Can't pacman just emit a big fat warning like: WARNING: /etc/rc.sysinit
USER CHANGES OVERWRITTEN

Since this case is extremely rare, the message would appear scarcely. I
can't thing of anything negative for such a feature.

This will definitely not happen. pacman will only notify you on files
that are marked as "backup" in the package and thus listed in pacman
-Qii! All other will be overwritten without a warning (pacman doesn't
know you modified them). rc.{sysinit,shutdown} are not supposed to be

Thanks for the info, so it's not a matter of policy but I now see it's technically not feasible... I wish this was mentioned before. I now noticed that pacman stores the checksums of files in the %PACMAN% array inside "files" file. I somehow was under the impression that no checksums were needed, only the timestams inside the installation tarball.

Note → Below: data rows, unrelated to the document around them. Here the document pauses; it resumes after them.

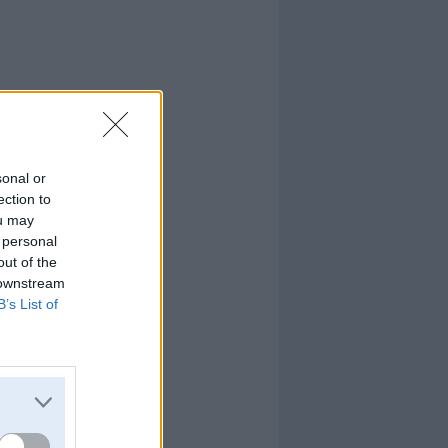
sonal or
ection to
ou may
 personal
out of the
 downstream
B’s List of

modified by the user - if you still want to do that, the NoUpgrade
feature of pacman will do the job, but then you are completely on your
own (Arch gives you all freedom you want, as long as you know you and
only you are to blame for problems)!

You should try to make your changes work inside Arch:
1) If your changes are general enough to make it into the mainstream
initscripts as a feature (or an optional one), submit a feature request
with a patch against latest git.
2) If your changes are for local usage only, try to integrate them with
the new initscripts hooks system. You can also request to add more hooks
to be added in initscripts, just open a feature request. The hooks
system is explained in the comments in /etc/rc.d/functions.


My patch is only 3 lines before any other initialisation has taken place, and copies /var from disk to tmpfs. I'm using it on my Eee 901 for over one year, but it's really custom and non-portable. I didn't know about the new hooks system, I think I like it. When I find some time to port my 3-lines patch to it, I'll post it here in case someone else needs it.